--- START ---

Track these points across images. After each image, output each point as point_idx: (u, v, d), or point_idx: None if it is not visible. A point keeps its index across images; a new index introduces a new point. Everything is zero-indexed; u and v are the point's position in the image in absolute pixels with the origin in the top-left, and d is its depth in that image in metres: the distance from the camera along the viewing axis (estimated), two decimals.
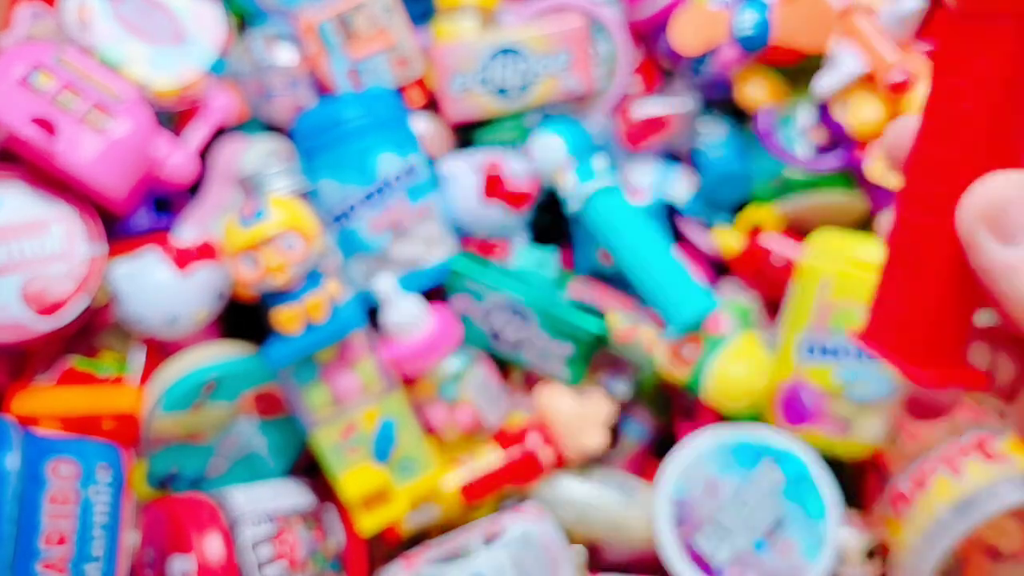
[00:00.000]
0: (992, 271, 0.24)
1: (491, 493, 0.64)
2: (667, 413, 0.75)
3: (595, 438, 0.63)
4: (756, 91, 0.68)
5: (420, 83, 0.72)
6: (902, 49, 0.62)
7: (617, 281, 0.73)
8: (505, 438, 0.65)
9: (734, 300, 0.74)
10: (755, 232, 0.74)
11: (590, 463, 0.67)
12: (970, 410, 0.67)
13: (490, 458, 0.64)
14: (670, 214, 0.78)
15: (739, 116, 0.77)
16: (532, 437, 0.64)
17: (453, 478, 0.63)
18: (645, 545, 0.70)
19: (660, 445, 0.77)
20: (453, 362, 0.64)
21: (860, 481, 0.69)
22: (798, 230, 0.73)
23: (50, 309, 0.62)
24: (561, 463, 0.66)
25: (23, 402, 0.66)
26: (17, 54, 0.62)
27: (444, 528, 0.66)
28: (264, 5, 0.74)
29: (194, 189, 0.74)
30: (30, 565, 0.56)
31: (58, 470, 0.59)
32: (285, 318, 0.56)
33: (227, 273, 0.63)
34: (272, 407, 0.64)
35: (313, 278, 0.56)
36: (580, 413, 0.64)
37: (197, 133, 0.68)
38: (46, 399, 0.65)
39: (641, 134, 0.74)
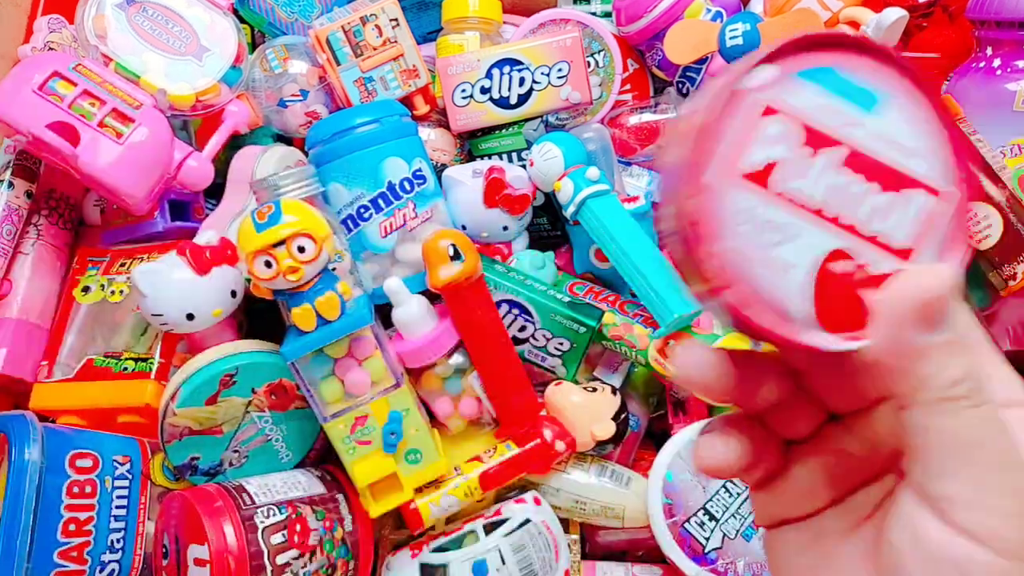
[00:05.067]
0: (908, 353, 0.24)
1: (507, 482, 0.63)
2: (659, 405, 0.74)
3: (604, 429, 0.63)
4: None
5: (426, 92, 0.71)
6: None
7: (612, 281, 0.72)
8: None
9: None
10: None
11: (587, 453, 0.67)
12: None
13: (507, 450, 0.64)
14: None
15: None
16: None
17: (471, 467, 0.63)
18: (639, 532, 0.69)
19: (652, 436, 0.77)
20: (457, 357, 0.63)
21: None
22: None
23: None
24: (572, 453, 0.65)
25: (43, 396, 0.64)
26: (36, 63, 0.61)
27: (450, 517, 0.65)
28: (277, 17, 0.73)
29: (208, 194, 0.73)
30: (49, 555, 0.55)
31: (77, 462, 0.58)
32: (299, 316, 0.55)
33: (240, 273, 0.62)
34: (286, 400, 0.62)
35: (325, 278, 0.56)
36: (589, 407, 0.64)
37: (212, 140, 0.67)
38: (66, 393, 0.64)
39: (634, 141, 0.73)
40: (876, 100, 0.26)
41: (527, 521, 0.62)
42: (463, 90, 0.69)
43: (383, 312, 0.63)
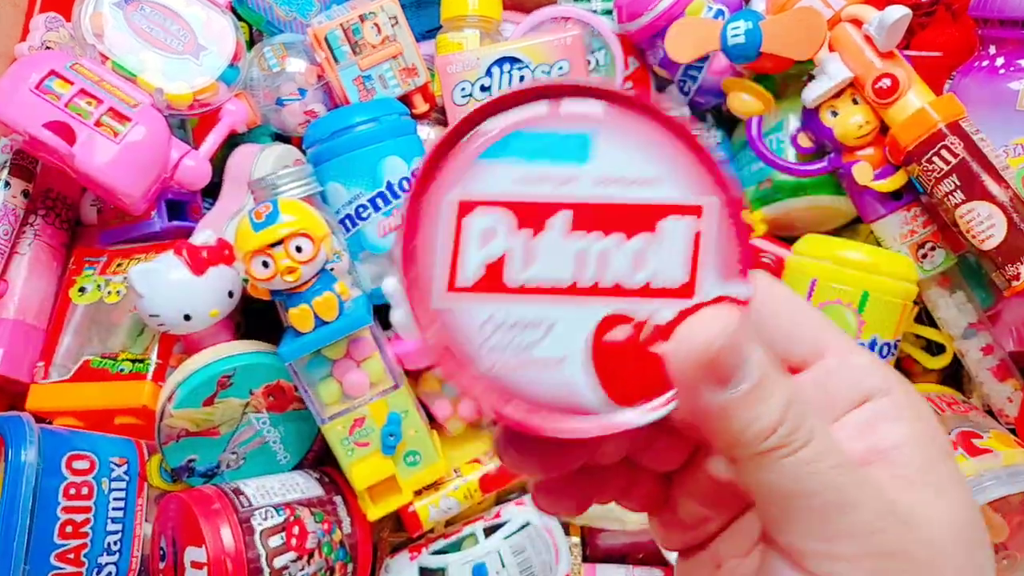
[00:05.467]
0: (709, 414, 0.22)
1: (507, 484, 0.63)
2: None
3: None
4: (746, 99, 0.66)
5: (425, 90, 0.71)
6: (888, 57, 0.61)
7: None
8: None
9: None
10: None
11: None
12: (956, 407, 0.66)
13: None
14: None
15: (730, 123, 0.76)
16: None
17: (471, 470, 0.63)
18: (640, 535, 0.69)
19: None
20: None
21: None
22: (786, 233, 0.72)
23: None
24: None
25: (40, 398, 0.64)
26: (33, 61, 0.60)
27: (450, 519, 0.65)
28: (275, 15, 0.72)
29: (206, 193, 0.73)
30: (46, 557, 0.55)
31: (74, 464, 0.57)
32: (296, 316, 0.55)
33: (237, 273, 0.62)
34: (284, 401, 0.62)
35: (323, 278, 0.55)
36: None
37: (208, 139, 0.67)
38: (62, 395, 0.64)
39: None
40: (586, 142, 0.23)
41: (527, 524, 0.62)
42: (463, 89, 0.69)
43: (382, 313, 0.63)
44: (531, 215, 0.22)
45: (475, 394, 0.23)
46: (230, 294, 0.61)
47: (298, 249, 0.53)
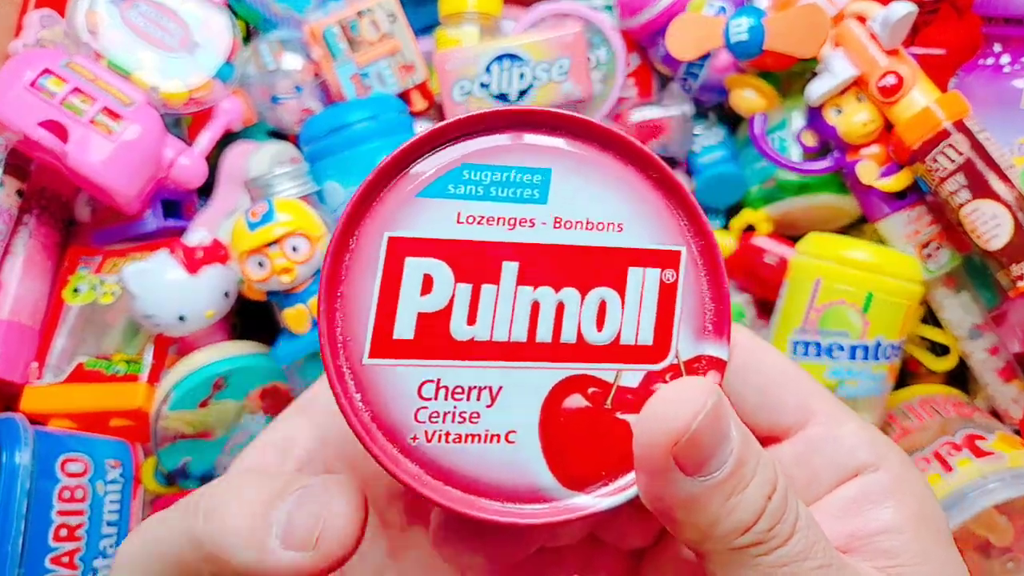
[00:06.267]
0: (674, 504, 0.19)
1: None
2: None
3: None
4: (750, 96, 0.66)
5: (423, 88, 0.70)
6: (893, 54, 0.61)
7: None
8: None
9: None
10: (748, 234, 0.72)
11: None
12: (960, 408, 0.66)
13: None
14: None
15: (733, 120, 0.75)
16: None
17: None
18: None
19: None
20: None
21: None
22: (790, 232, 0.72)
23: None
24: None
25: (34, 399, 0.64)
26: (27, 59, 0.60)
27: None
28: (271, 12, 0.72)
29: (201, 192, 0.72)
30: (41, 560, 0.54)
31: (68, 467, 0.57)
32: (292, 317, 0.54)
33: (233, 273, 0.61)
34: (280, 404, 0.62)
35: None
36: None
37: (204, 137, 0.66)
38: (56, 396, 0.63)
39: (638, 138, 0.72)
40: (544, 179, 0.20)
41: None
42: (462, 86, 0.68)
43: None
44: (479, 261, 0.19)
45: (401, 471, 0.19)
46: (226, 294, 0.61)
47: (294, 249, 0.53)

--- END ---

Retype every record above word for word, leaving out any pictures.

_OUTPUT OF THE EXERCISE_
Track these points across images. After each image, output each point as point_idx: (u, v, d), or point_idx: None if it is not visible. A point keeps its index across images; a new index introduces a new point. Everything is zero-indexed; u and v are the point's position in the image in absolute pixels with the origin in the top-left, and d is its depth in that image in metres: the distance from the camera along the viewing axis (estimated), two decimals.
[00:00.000]
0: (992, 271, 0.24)
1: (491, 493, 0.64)
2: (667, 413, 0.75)
3: (595, 438, 0.63)
4: (756, 91, 0.68)
5: (420, 83, 0.72)
6: (902, 49, 0.62)
7: (617, 281, 0.73)
8: (505, 438, 0.65)
9: (734, 300, 0.74)
10: (755, 232, 0.74)
11: (590, 463, 0.67)
12: (970, 410, 0.67)
13: (490, 458, 0.64)
14: (670, 214, 0.78)
15: (739, 116, 0.77)
16: (532, 437, 0.64)
17: (453, 478, 0.63)
18: (645, 545, 0.70)
19: (660, 445, 0.77)
20: (453, 362, 0.64)
21: (860, 481, 0.69)
22: (798, 230, 0.73)
23: (50, 309, 0.62)
24: (561, 463, 0.66)
25: (23, 402, 0.66)
26: (17, 54, 0.62)
27: (444, 528, 0.66)
28: (264, 5, 0.74)
29: (194, 189, 0.74)
30: (30, 565, 0.56)
31: (58, 470, 0.59)
32: (285, 318, 0.56)
33: (227, 273, 0.63)
34: (272, 407, 0.64)
35: (313, 278, 0.56)
36: (580, 413, 0.64)
37: (197, 133, 0.68)
38: (46, 399, 0.65)
39: (641, 134, 0.74)
[00:05.067]
0: (908, 353, 0.24)
1: (507, 482, 0.63)
2: (659, 405, 0.74)
3: (604, 429, 0.63)
4: None
5: (426, 92, 0.71)
6: None
7: (612, 281, 0.72)
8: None
9: None
10: None
11: (587, 453, 0.67)
12: None
13: (507, 450, 0.64)
14: None
15: None
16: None
17: (471, 467, 0.63)
18: (639, 532, 0.69)
19: (652, 436, 0.77)
20: (457, 357, 0.63)
21: None
22: None
23: None
24: (572, 453, 0.65)
25: (43, 396, 0.64)
26: (36, 63, 0.61)
27: (450, 517, 0.65)
28: (277, 17, 0.73)
29: (208, 194, 0.73)
30: (49, 555, 0.55)
31: (77, 462, 0.58)
32: (299, 316, 0.55)
33: (240, 273, 0.62)
34: (286, 400, 0.62)
35: (325, 278, 0.56)
36: (589, 407, 0.64)
37: (212, 140, 0.67)
38: (66, 393, 0.64)
39: (634, 141, 0.73)
40: (876, 100, 0.26)
41: (527, 521, 0.62)
42: (463, 90, 0.69)
43: (383, 312, 0.63)
[00:05.467]
0: (709, 414, 0.22)
1: (507, 484, 0.63)
2: None
3: None
4: (746, 99, 0.66)
5: (425, 90, 0.71)
6: (888, 57, 0.61)
7: None
8: None
9: None
10: None
11: None
12: (956, 407, 0.66)
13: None
14: None
15: (730, 123, 0.76)
16: None
17: (471, 470, 0.63)
18: (640, 535, 0.69)
19: None
20: None
21: None
22: (786, 233, 0.72)
23: None
24: None
25: (40, 398, 0.64)
26: (33, 61, 0.60)
27: (450, 519, 0.65)
28: (275, 15, 0.72)
29: (206, 193, 0.73)
30: (46, 557, 0.55)
31: (74, 464, 0.57)
32: (296, 316, 0.55)
33: (237, 273, 0.62)
34: (284, 401, 0.62)
35: (323, 278, 0.55)
36: None
37: (208, 139, 0.67)
38: (62, 395, 0.64)
39: None
40: (586, 142, 0.23)
41: (527, 524, 0.62)
42: (463, 89, 0.69)
43: (382, 313, 0.63)
44: (531, 215, 0.22)
45: (475, 394, 0.23)
46: (230, 294, 0.61)
47: (298, 249, 0.53)
[00:06.267]
0: (674, 504, 0.19)
1: None
2: None
3: None
4: (750, 96, 0.66)
5: (423, 88, 0.70)
6: (893, 54, 0.61)
7: None
8: None
9: None
10: (748, 234, 0.72)
11: None
12: (960, 408, 0.66)
13: None
14: None
15: (733, 120, 0.75)
16: None
17: None
18: None
19: None
20: None
21: None
22: (790, 232, 0.72)
23: None
24: None
25: (34, 399, 0.64)
26: (27, 59, 0.60)
27: None
28: (271, 12, 0.72)
29: (201, 192, 0.72)
30: (41, 560, 0.54)
31: (68, 467, 0.57)
32: (292, 317, 0.54)
33: (233, 273, 0.61)
34: (280, 404, 0.62)
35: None
36: None
37: (204, 137, 0.66)
38: (56, 396, 0.63)
39: (638, 138, 0.72)
40: (544, 179, 0.20)
41: None
42: (462, 86, 0.68)
43: None
44: (479, 261, 0.19)
45: (401, 471, 0.19)
46: (226, 294, 0.61)
47: (294, 249, 0.53)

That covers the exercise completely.